Because CD4+ T cells change their dominant subsets from Th1 in the early stages to Treg and Th17 cells in the late stages of cancer progression (21), their roles are very complex and difficult to confirm (36). Little is known about the dynamic and functional alterations of these CD4+ T cell subsets in the immune-editing processes during breast cancer progression (21). Based on IHC staining for CD4 and CD8, high levels of CD8+ TILs and CD4+ TILs as well as the combination of high CD4+/high CD8+ TILs are good prognostic indicators in TNBC (37). Interestingly, the functions of Tregs in TNBC are mixed. Although Tregs have been reported to be negative regulators in the tumor microenvironment, two recent studies reported different results: Lee et al. (40) showed that FoxP3 expression was a favorable prognostic indicator for patients with TNBC in their study. Specifically, the OS of patients with TNBC ≥15 FoxP3-positive cells per 10 high-power fields was significantly better than that of patients with TNBC ≤15 FoxP3-positive cells. Moreover, West et al. discovered that the number of FoxP3+ T cells level directly correlated with prolonged RFS in TNBC, particularly among basal-like breast cancer, for which the FoxP3 status is an independent prognostic factor (41). Therefore, anti-tumor immunity may be sufficiently strong in TNBC, despite the existence of Tregs, which may partly explain the contradictory results. Of note, the association of FoxP3+ TILs with good outcome depended on the presence of large numbers of CD8+ TILs (41). Additionally, although the CD8+/FoxP3+ ratio has been used to evaluate the prognosis of patients with breast cancer (26), this ratio may not be an appropriate parameter for prognosis due to two reasons: 1) the presence of Tregs actually represents a natural secondary consequence of an active immune response (42), and 2) persistent high-level PD-1 expression on antigen-experienced CD8+ T cells leads to “T cell exhaustion”, namely, a CD8+ T cell phenotype characterized by impaired effector function and the persistent expression of inhibitory receptors (43).
Considering the limited data and corresponding mixed results, more prospective or retrospective studies of larger patient populations are warranted to delineate the prognostic value of TILs in TNBC. To this end, better methods and techniques will be needed to analyze TILs in TNBC.
Tumor-associated macrophages (TAMs)
Characteristics of TAMs in TNBC
TAMs originate from blood monocytes and are recruited to the tumor site by factors secreted by the tumor or stromal cells, such as CCL2 (44). In general, macrophages can be schematically identified as M1 (classically activated) and M2 (alternatively activated) (23,45).

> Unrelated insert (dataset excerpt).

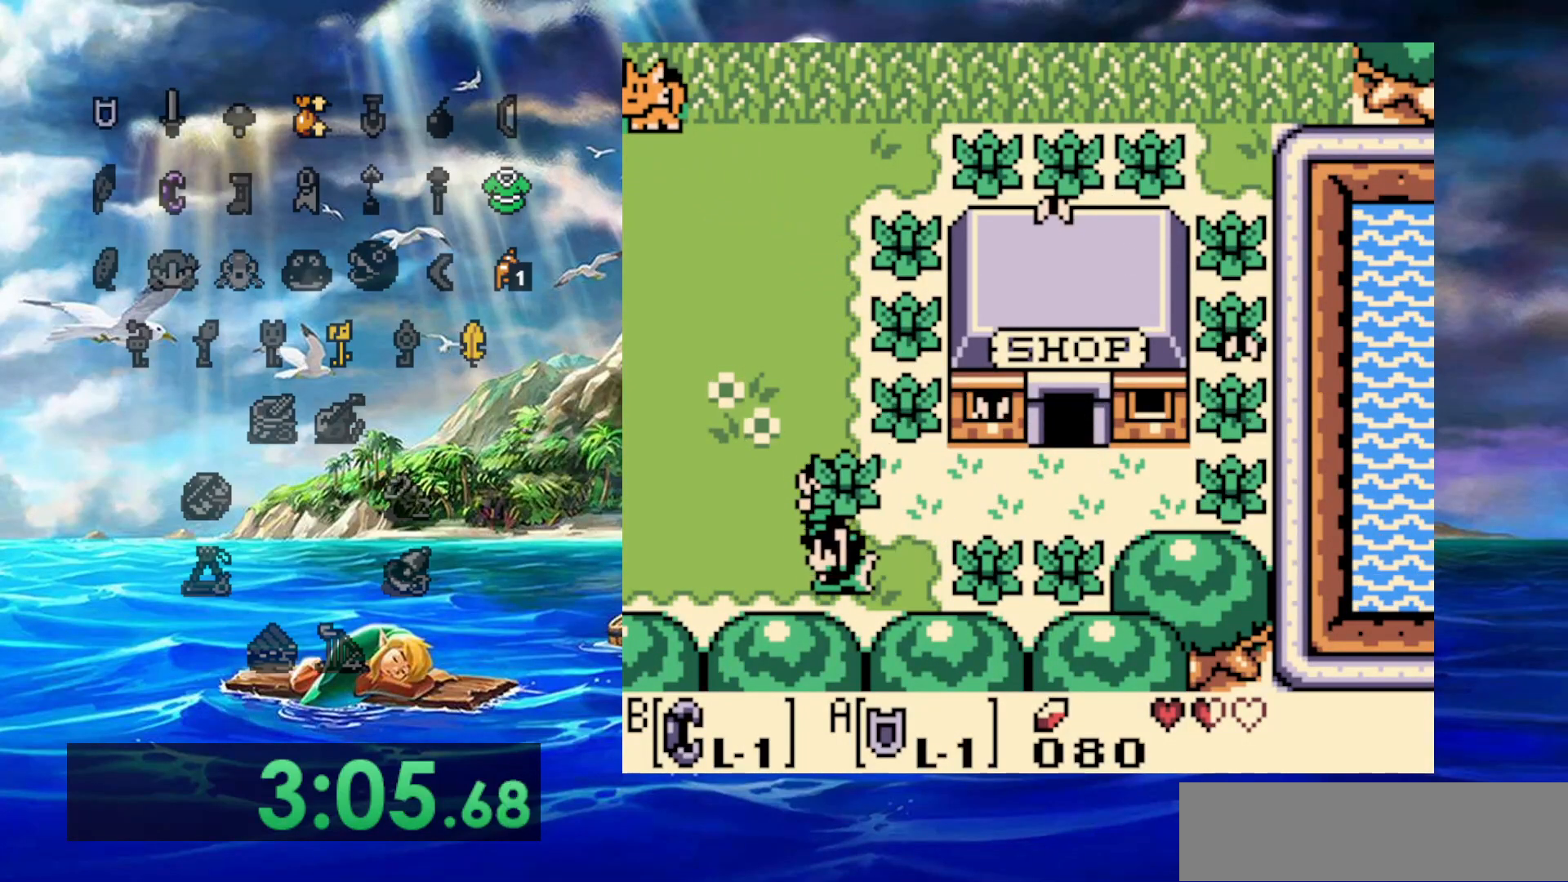
{"dt_ms": 500, "buttons": ["B"], "events": [[367, "B", "down"]]}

TAMs have been suggested to be biased towards an M2 phenotype but contain elements of both M1 and M2 (23). Breast cancer cells secrete factors that drive macrophages toward M2 differentiation, and this effect was most pronounced for MDA-MB-231 cells, the most aggressive breast cancer cell type (46,47). The polarization toward M2 is mainly mediated by Th2 cytokines, such as IL-4, and anti-inflammatory cytokines, such as IL-10, transforming growth factor-β (TGF-β) and M-CSF (48). Compared to other subtypes, TNBCs secrete more G-CSF, thereby priming M1 cells to promote tumor growth by skewing them to an anti-inflammatory phenotype (M2) (49).

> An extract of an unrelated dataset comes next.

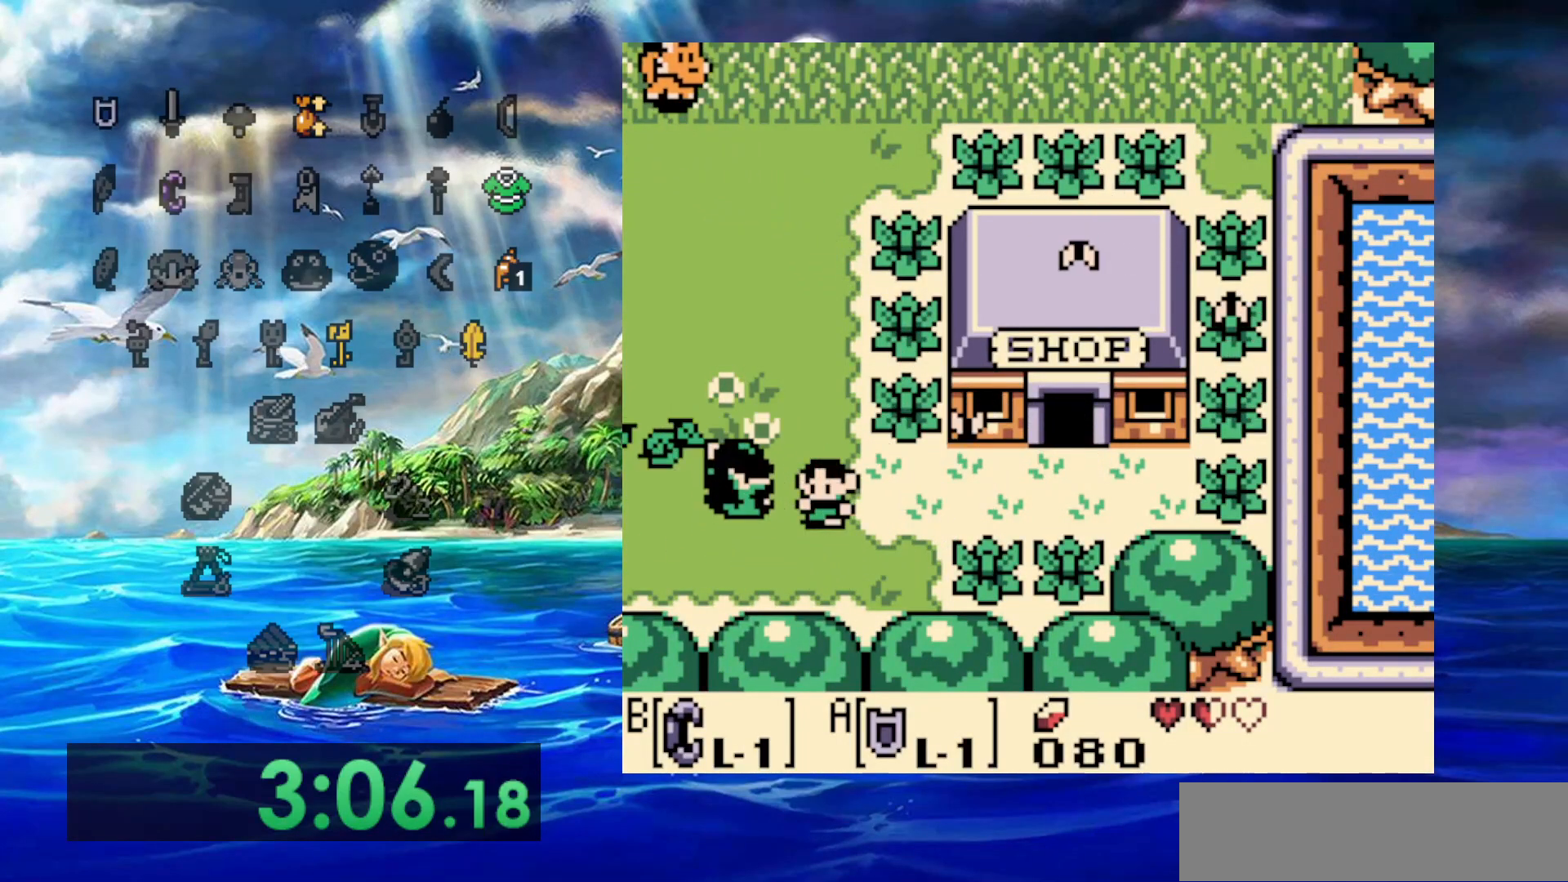
{"dt_ms": 500, "buttons": [], "events": [[33, "B", "up"]]}
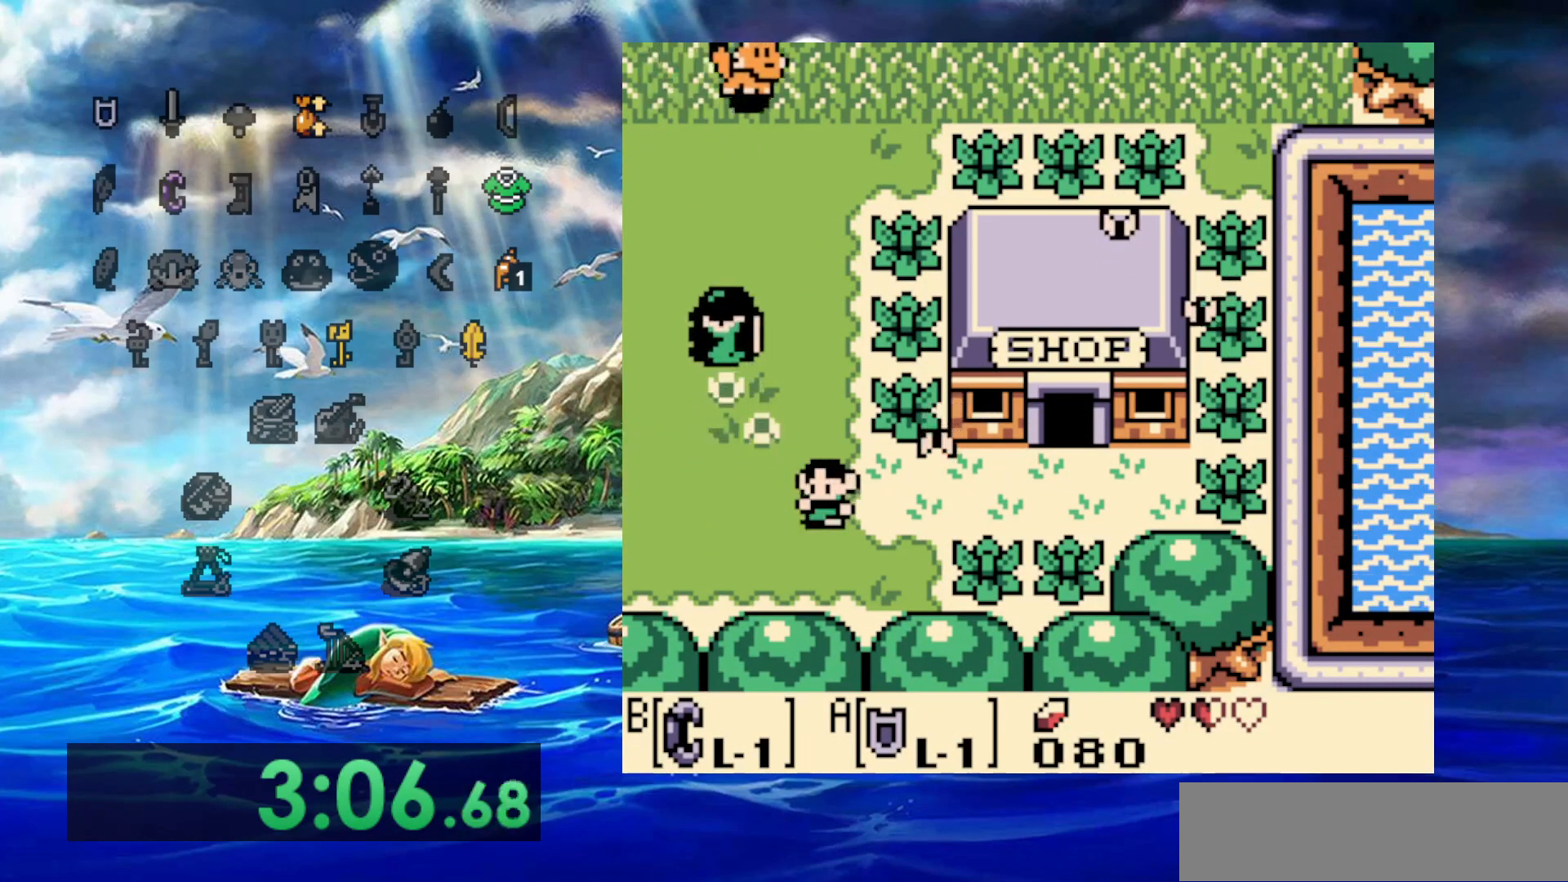
{"dt_ms": 500, "buttons": [], "events": []}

M1-type macrophages are commonly known to facilitate tumor destruction via pro-inflammatory effects and promote anti-tumor immune responses. However, macrophages in the tumor microenvironment largely exhibit the M2 phenotype and express high levels of cytokines, growth factors and proteases, and their immunophenotype is distinct from that of other tissue macrophages (45). They also stimulate angiogenesis, contribute to matrix remodeling, enhance tumor cell migration and invasion, and promote immunosuppression (50,51). In other words, they mediate so-called pro-oncogenic functions, such as cell division, metastasis, and the survival of tumor cells. However, both the complexity of macrophage polarization and the impact of macrophage localization within the tumor microenvironment lead the contributions of macrophages to breast cancer growth and progression, which are likely quite intricate (52). Moreover, distinct patterns of cytokine secretion and stimulated macrophage migration were observed in basal-like breast cancer (53). Previous studies examining CCL2 expression in mammary tumors showed that CCL2 was expressed in macrophages and that this expression correlated with macrophage recruitment (44,54). However, one study indicated that CCL2 likely is not the only and/or the most crucial factor involved in macrophage attraction to the breast tumor site (55). Recently, a study showed that in vivo CCL2 gene silencing inhibited MDA-MB-231 primary tumor growth and metastasis, which was associated with a reduction in cancer stem cell renewal and the recruitment of M2 macrophages (56).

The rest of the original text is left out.